Editorial: Quem ganha com a taxação do Brasil?

Editorial: Quem ganha com a taxação do Brasil?
Fernanda CappellessoPor Fernanda Cappellesso 10 de julho de 2025 1

A imposição de uma tarifa de 50% sobre produtos brasileiros por parte do ex-presidente americano Donald Trump não é uma decisão voltada à economia, tampouco ao equilíbrio das relações comerciais entre Brasil e Estados Unidos. Trata-se, antes, de uma jogada política com alvos internos e objetivos eleitorais, em que o Brasil foi usado como instrumento em uma guerra de narrativas.

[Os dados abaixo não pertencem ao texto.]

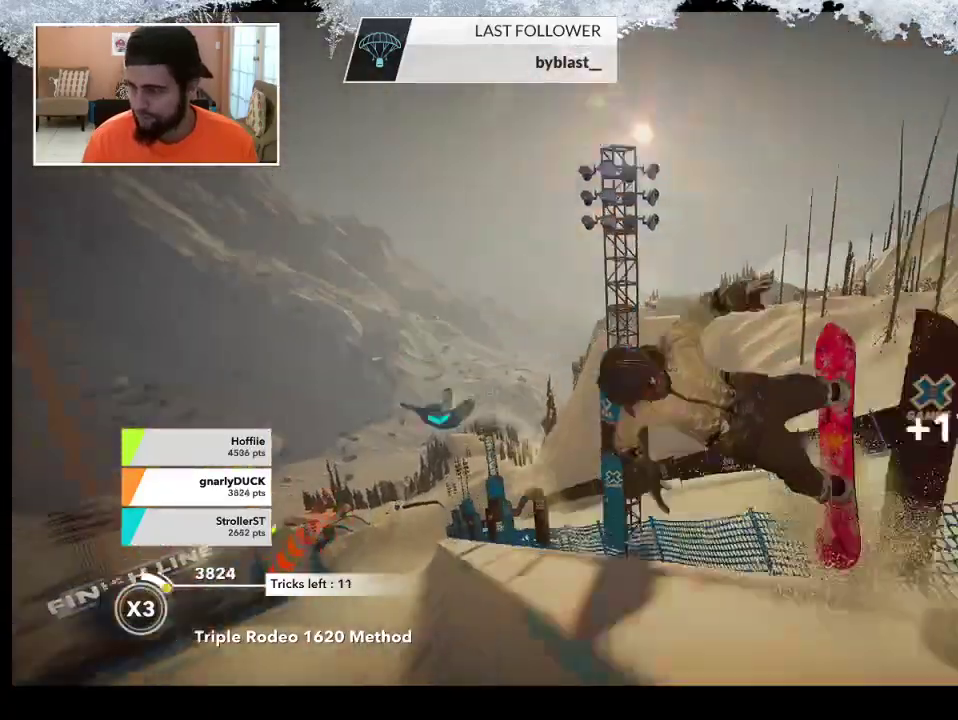
{"buttons": ["L2"], "left_stick": "up-right", "right_stick": "up", "events": []}
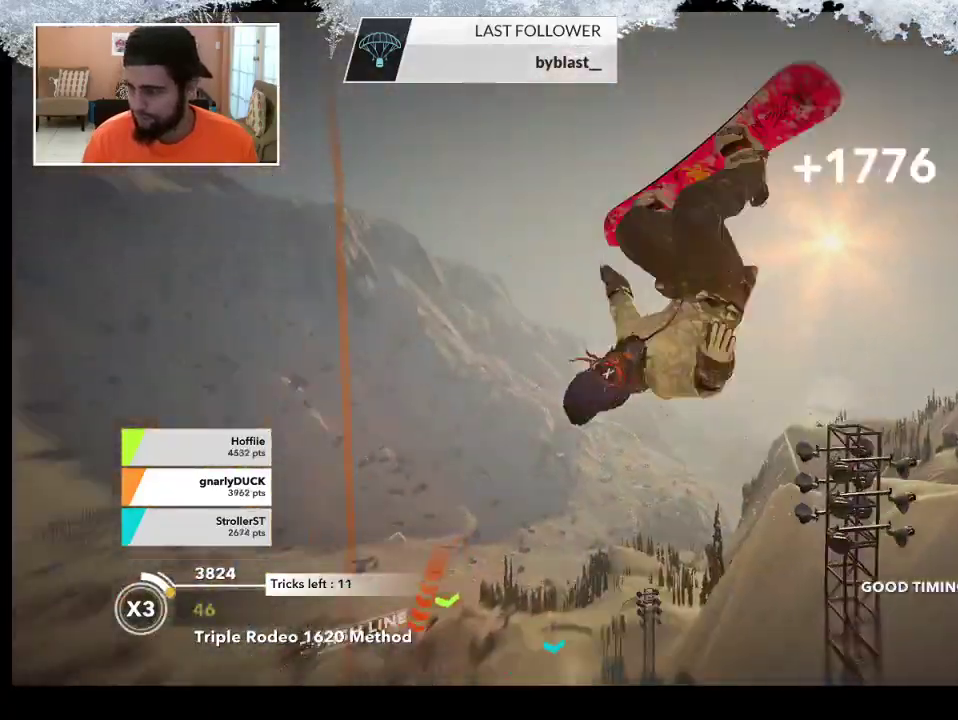
{"buttons": ["L2"], "left_stick": "up-left", "right_stick": "up", "events": [[100, "right_stick", "right"], [267, "left_stick", "up-left"], [467, "right_stick", "up"]]}
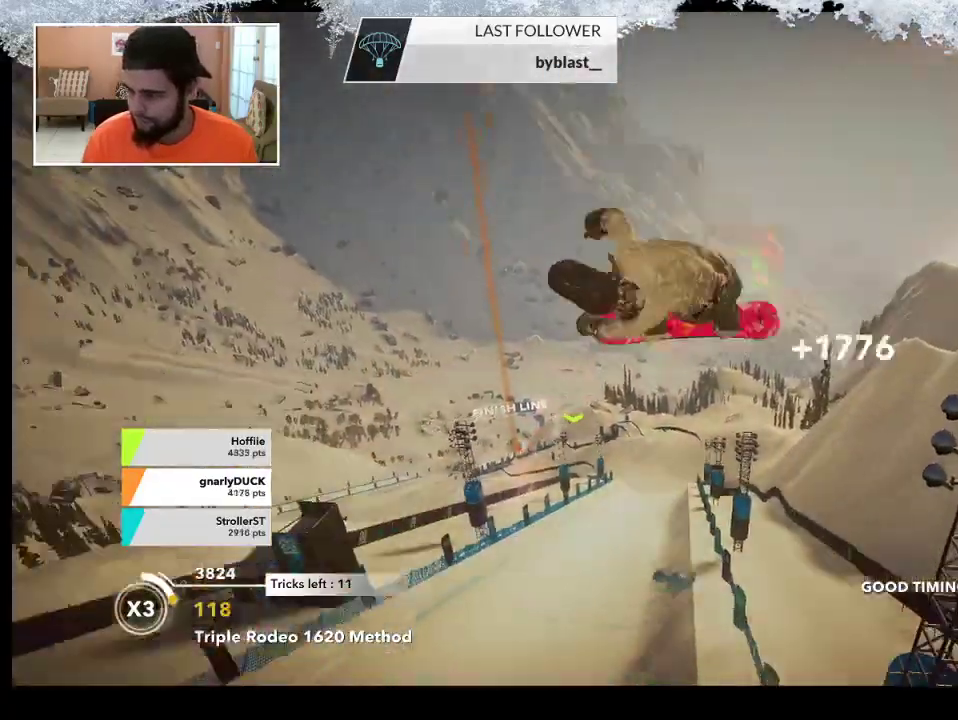
{"buttons": ["L2"], "left_stick": "up-left", "right_stick": "up", "events": []}
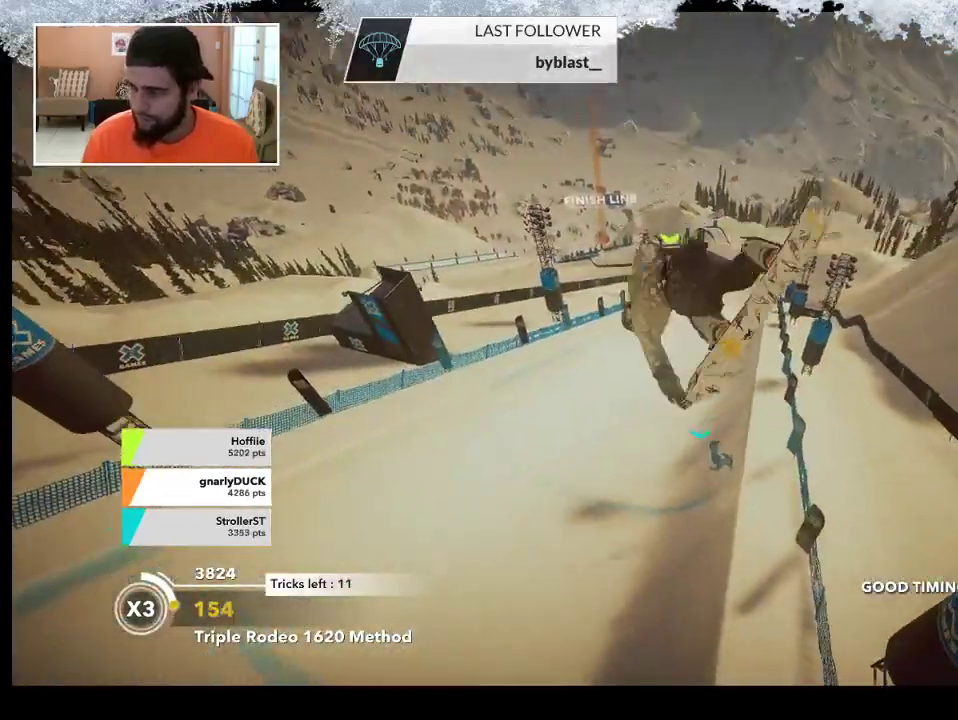
{"buttons": ["L2"], "left_stick": "center", "right_stick": "up", "events": [[233, "left_stick", "center"]]}
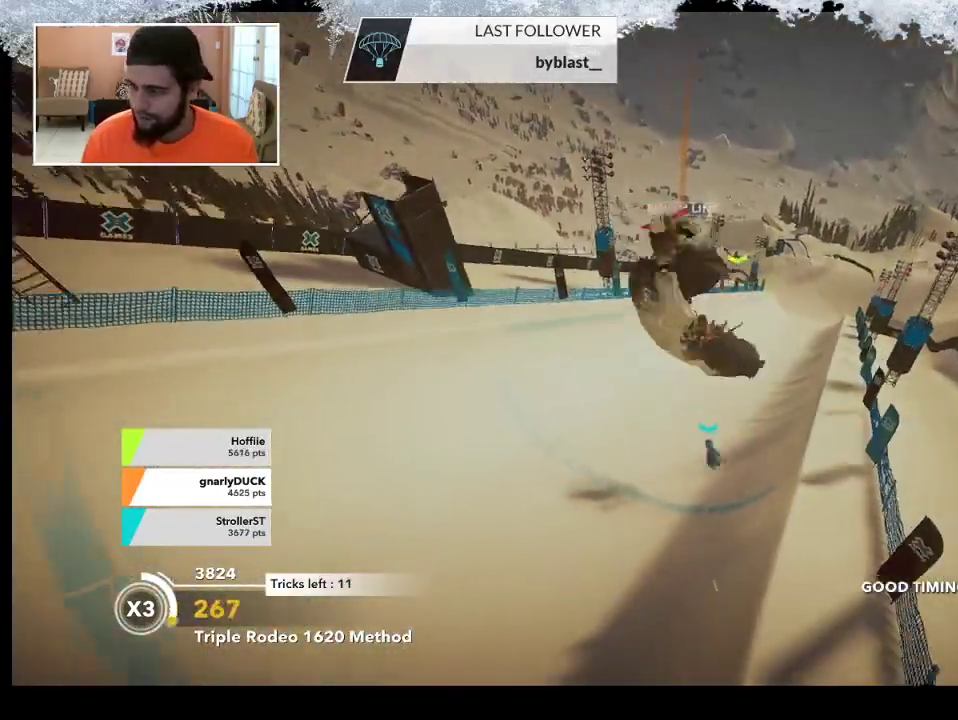
{"buttons": [], "left_stick": "center", "right_stick": "center", "events": [[333, "L2", "up"], [400, "right_stick", "center"]]}
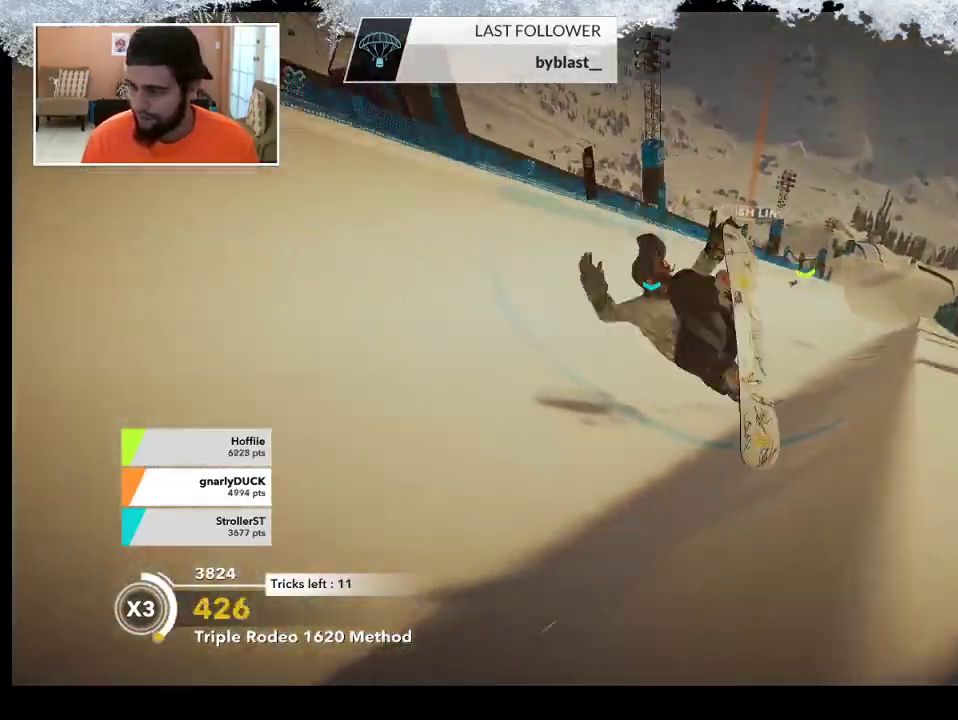
{"buttons": ["R2"], "left_stick": "up-left", "right_stick": "center", "events": [[167, "R2", "down"], [167, "left_stick", "up-left"]]}
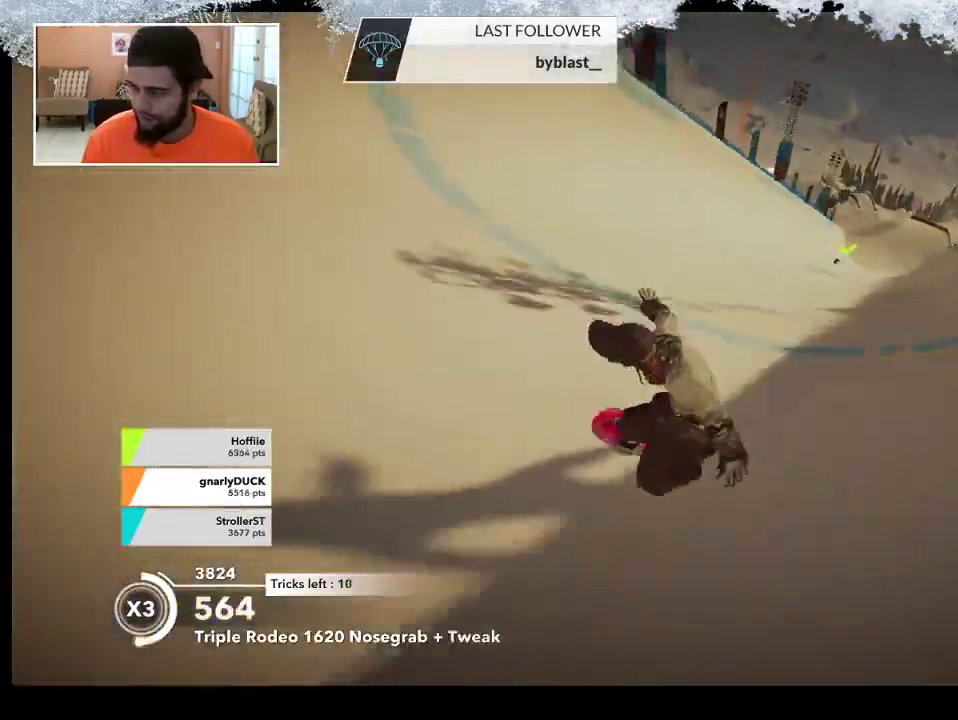
{"buttons": ["R2"], "left_stick": "up-left", "right_stick": "center", "events": []}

Ao enviar uma carta ao presidente Luiz Inácio Lula da Silva com exigências incomuns — como sanções ao Supremo Tribunal Federal, bloqueio de vistos de ministros e críticas à regulação de plataformas digitais — Trump ultrapassou os limites tradicionais da diplomacia e desrespeitou abertamente a soberania de um país democrático. No entanto, o gesto não deve ser interpretado apenas como uma afronta bilateral. É uma peça de propaganda direcionada ao eleitorado trumpista, que vê no STF brasileiro e em Alexandre de Moraes símbolos do que combate: controle institucional, combate à desinformação e regulação do discurso digital.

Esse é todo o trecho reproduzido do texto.